** Exercise **
Copy the text of every entry below word for word, leaving out the pictures.

───── Source data ─────

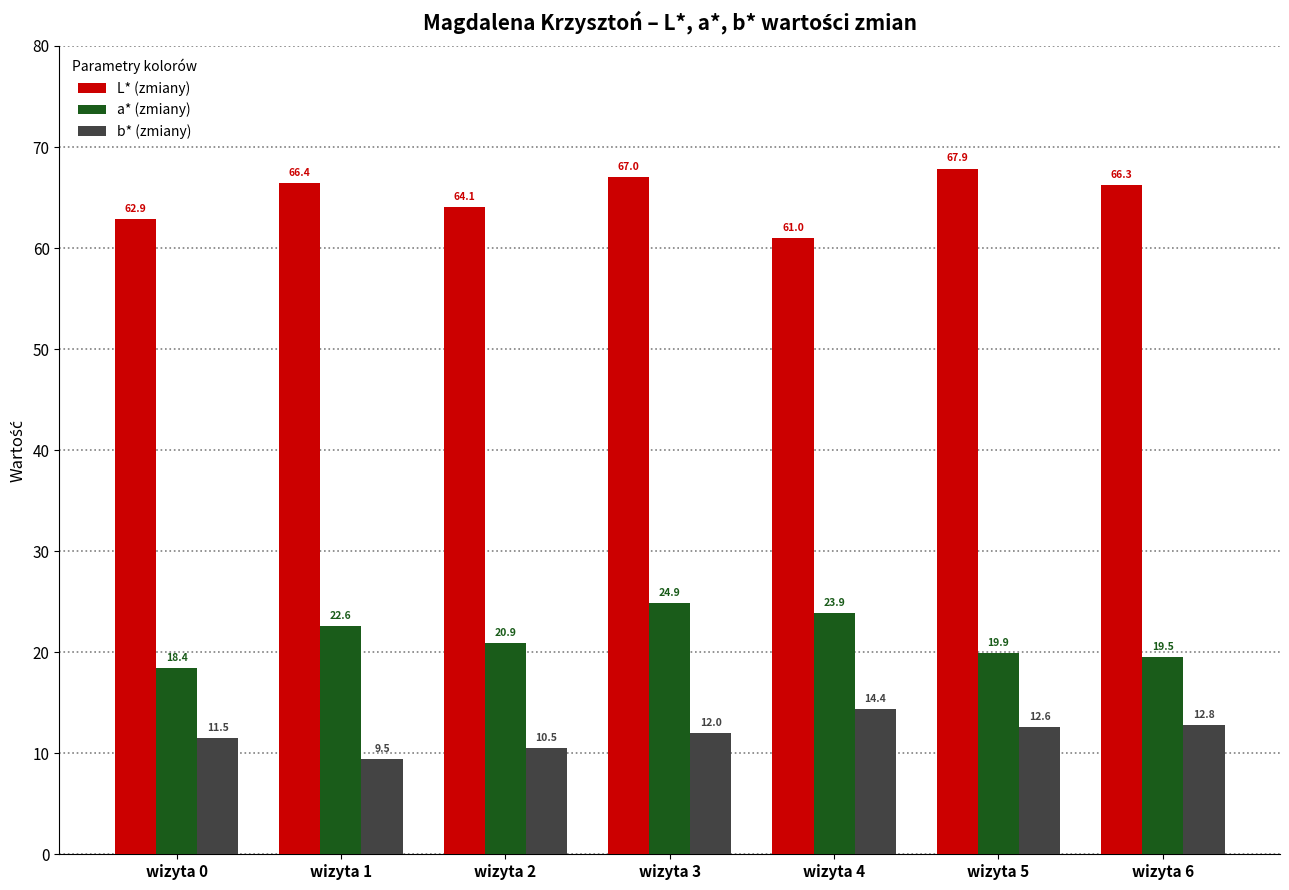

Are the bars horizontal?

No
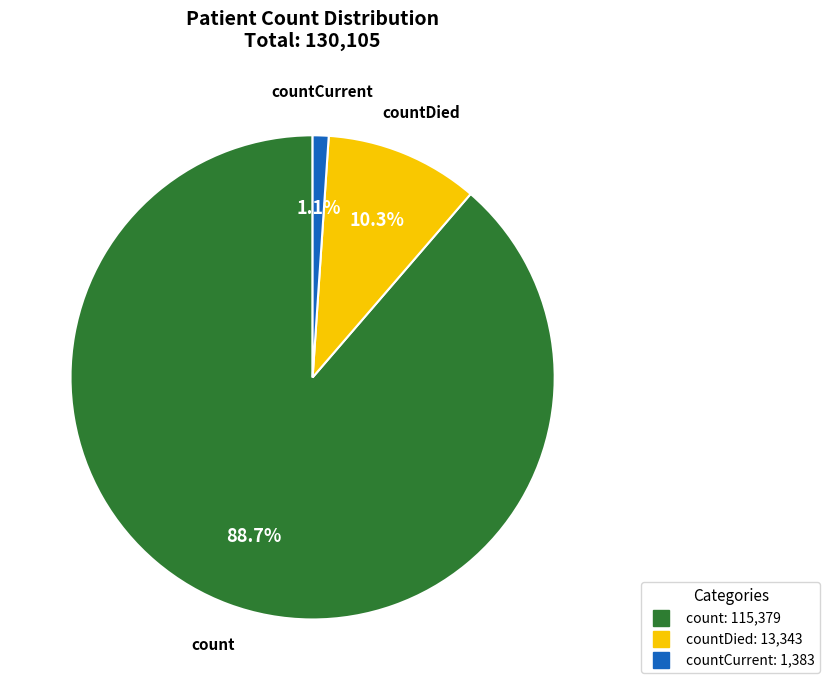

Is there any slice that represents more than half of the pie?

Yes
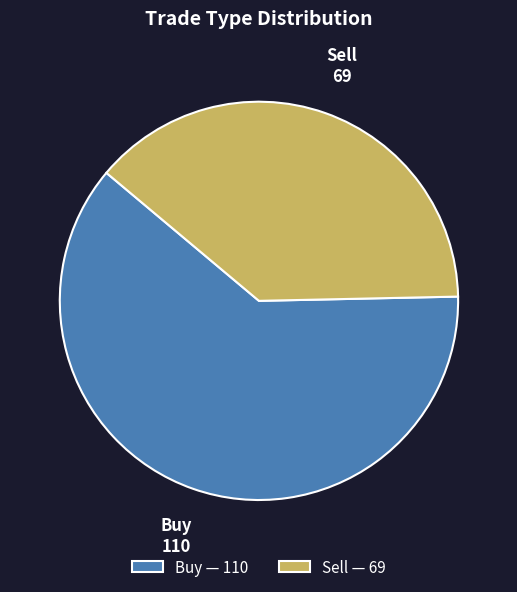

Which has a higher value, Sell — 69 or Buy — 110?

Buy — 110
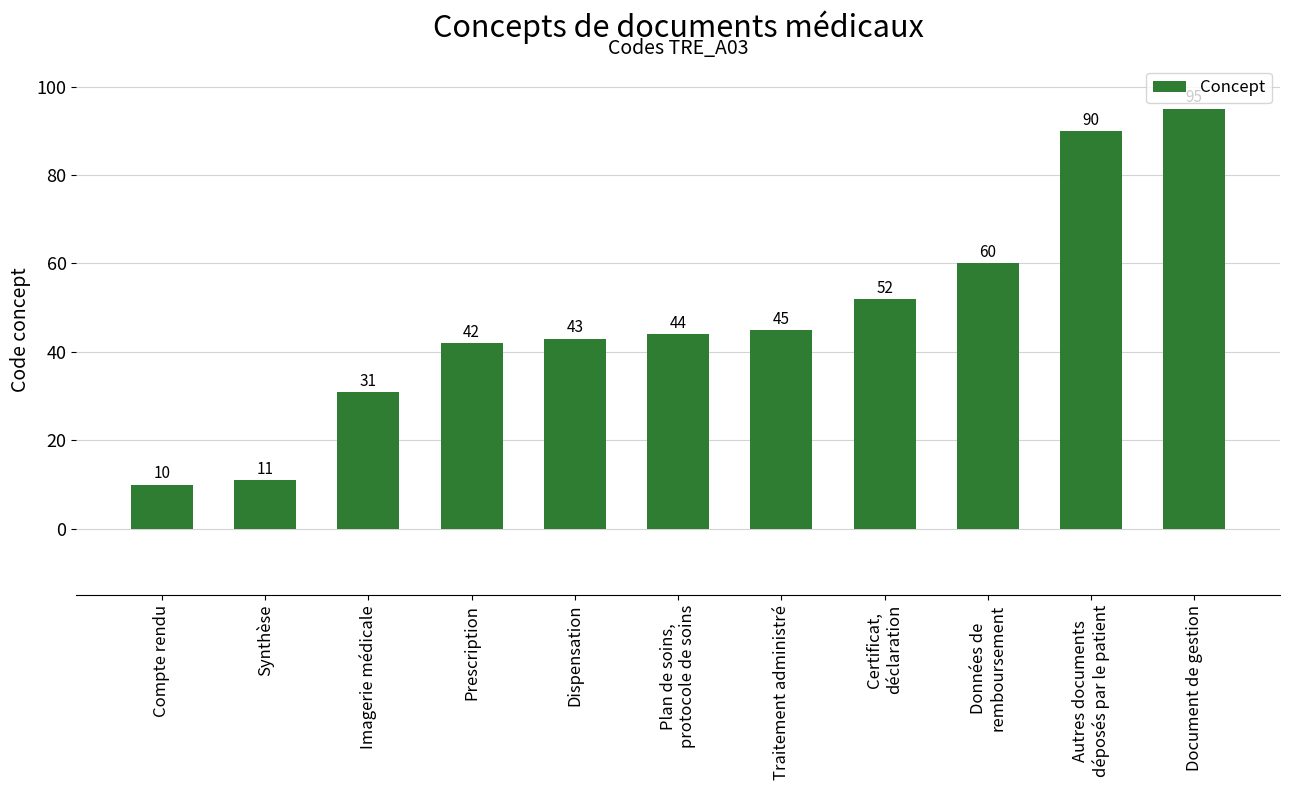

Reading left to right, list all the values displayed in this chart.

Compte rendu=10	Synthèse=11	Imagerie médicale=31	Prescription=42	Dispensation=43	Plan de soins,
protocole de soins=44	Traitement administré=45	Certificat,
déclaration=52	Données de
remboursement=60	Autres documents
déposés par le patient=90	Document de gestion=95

─────

** Response area **
Are the bars horizontal?

No

Is there any slice that represents more than half of the pie?

Yes

Which has a higher value, Sell — 69 or Buy — 110?

Buy — 110

Reading left to right, list all the values displayed in this chart.

Compte rendu=10	Synthèse=11	Imagerie médicale=31	Prescription=42	Dispensation=43	Plan de soins,
protocole de soins=44	Traitement administré=45	Certificat,
déclaration=52	Données de
remboursement=60	Autres documents
déposés par le patient=90	Document de gestion=95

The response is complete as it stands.